As he wrote at the time: “Inevitably, one of the major reasons why I felt so drawn to the continent was the UEFA ban on the participation of English clubs in the European competitions, imposed in the wake of the Heysel Stadium tragedy. I missed those nights of European glory very much indeed.”
For Everton, parallels can be drawn here with Manchester United and that club’s relationship with Sir Alex Ferguson. Like Fergie, Kendall took some time to get going, enduring a period when it seemed that his removal from the manager’s chair was inevitable. Just like the Scot, Kendall then turned things around, building a side that appeared equipped to challenge Liverpool’s dominance of the game. But here the parallels end.
Unlike Ferguson, Everton and Kendall were denied the chance to build a lasting relationship because the European ban ensured that a manager of Kendall’s talent was always destined to leave this country in pursuit of football played at the very highest levels. Manchester United’s fortunes could have been very different had they lost their talismanic manager just when the club was starting to build something special.

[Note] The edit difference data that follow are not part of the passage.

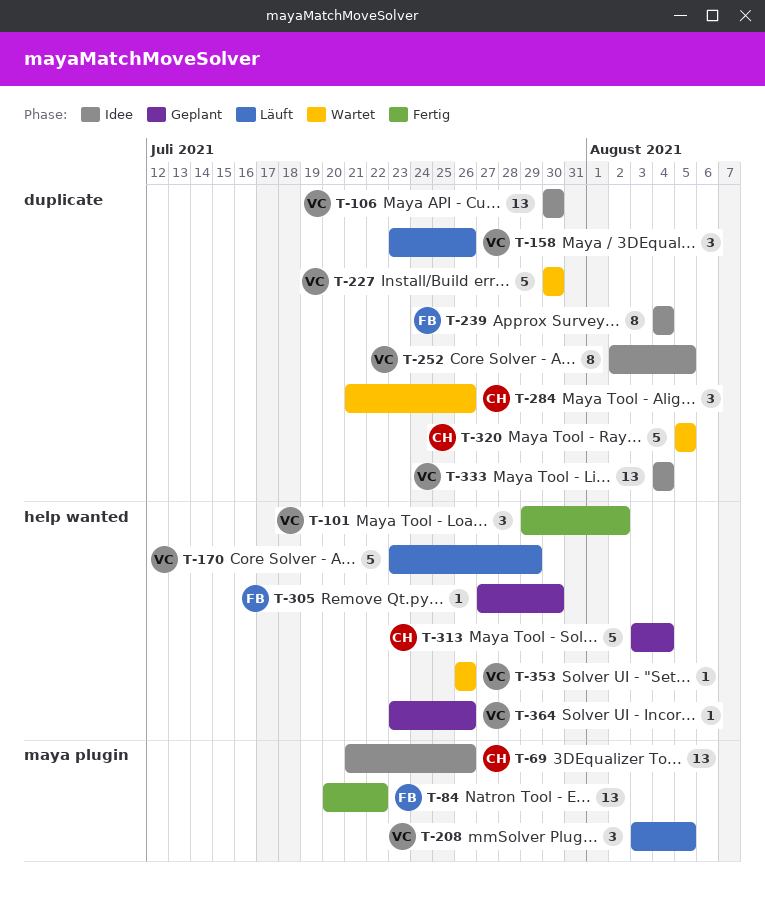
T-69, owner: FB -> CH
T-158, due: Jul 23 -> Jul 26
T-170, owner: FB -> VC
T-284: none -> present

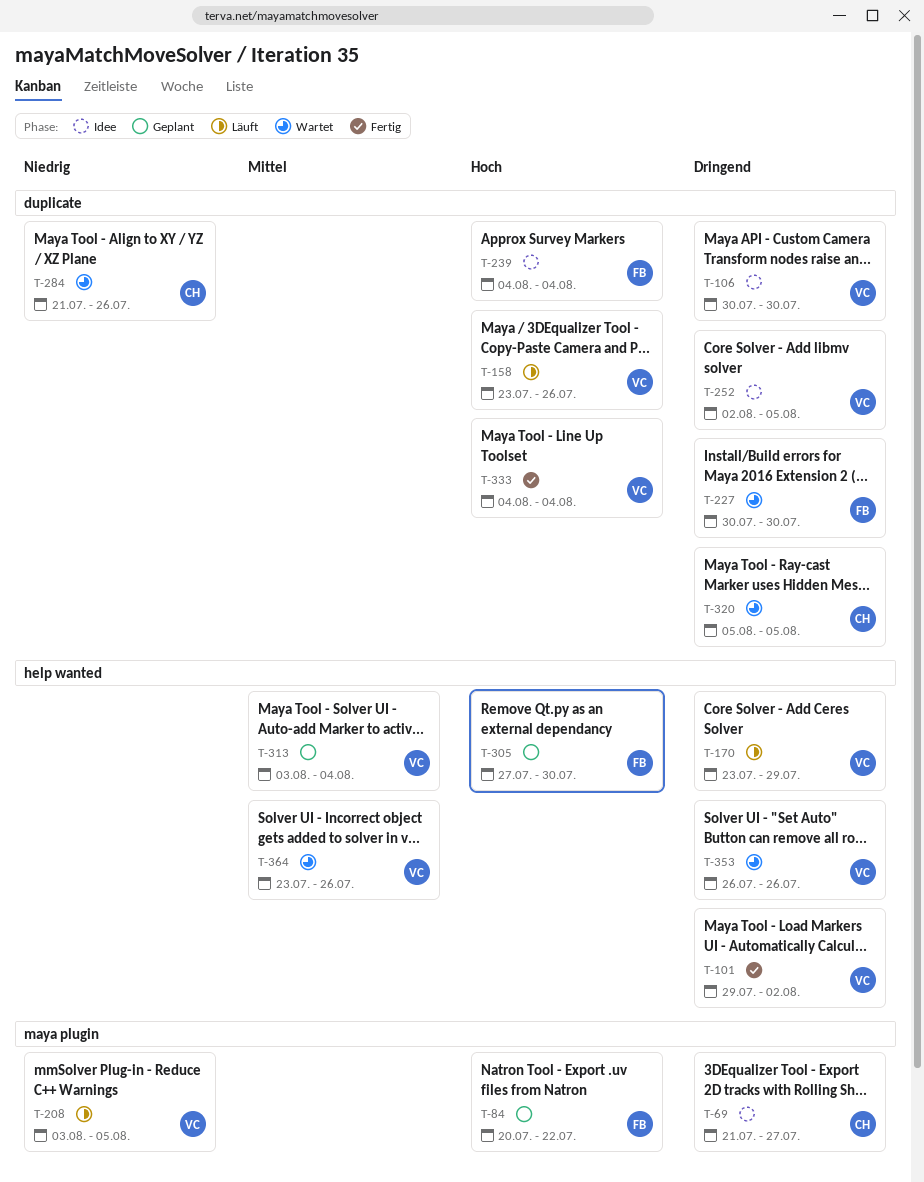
T-69, due: Jul 26 -> Jul 27
T-84, status: Fertig -> Geplant
T-227, owner: VC -> FB
T-313, owner: CH -> VC
T-333, status: Idee -> Fertig
T-364, status: Geplant -> Wartet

Although Kendall would return to Goodison, first in 1990 and again in 1997, conjuring up the old magic proved elusive second and third time round. By his final stint Everton had been ejected from the elite, more likely to be found fighting for survival than fighting for the title. And Kendall was no longer the manager he had been. The game had changed, and left him behind. A new generation of managers were setting the pace, with Kendall’s approach consigned to the past. Rather than rekindling success, he instead became a cautionary tale, the living embodiment of the maxim that you should never go back.
But despite what would happen in the 1990s, and regardless of the sense of a project undermined in the 1980s, as Evertonians we still have our memories of that glorious 1984-85 season to cherish; a time when so much seemed possible.
With his collection of youngsters, unknowns and ‘has beens’, Kendall produced something truly remarkable. The Everton of that season were glorious to watch, thrilling to follow and possessed that magical sense of invincibility that is a hallmark of all great sides. We were fortunate, despite what later happened, to have witnessed something so beautiful. The class of 1985 was Everton at its best, Nil Satis Nisi Optimum brought to life.